**WHAT IS BEING ASKED**.
What is needed is an exact repetition of the lines from the first one in the data through the line with "[%metadata]", with no pictures.

##### DATASET RECORDS #####

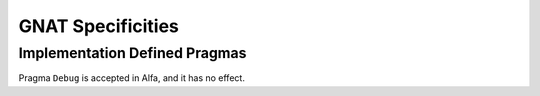 GNAT Specificities
==================

Implementation Defined Pragmas
------------------------------

Pragma ``Debug`` is accepted in Alfa, and it has no effect.
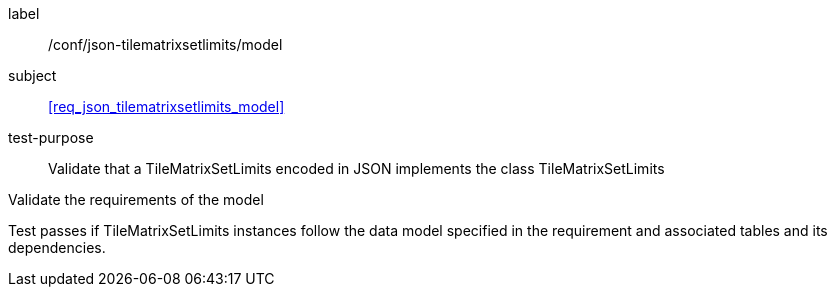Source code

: 
[[ats_json_tilematrixsetlimits_model]]
[abstract_test]
====
[%metadata]
label:: /conf/json-tilematrixsetlimits/model

subject:: <<req_json_tilematrixsetlimits_model>>

test-purpose:: Validate that a TileMatrixSetLimits encoded in JSON implements the class
TileMatrixSetLimits

[.component,class=test-method]
--
Validate the requirements of the model

Test passes if TileMatrixSetLimits instances follow the data model specified in the
requirement and associated tables and its dependencies.
--
====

#####

**EXPECTED ANSWER**.
 GNAT Specificities
==================

Implementation Defined Pragmas
------------------------------

Pragma ``Debug`` is accepted in Alfa, and it has no effect.
Source code

: 
[[ats_json_tilematrixsetlimits_model]]
[abstract_test]
====
[%metadata]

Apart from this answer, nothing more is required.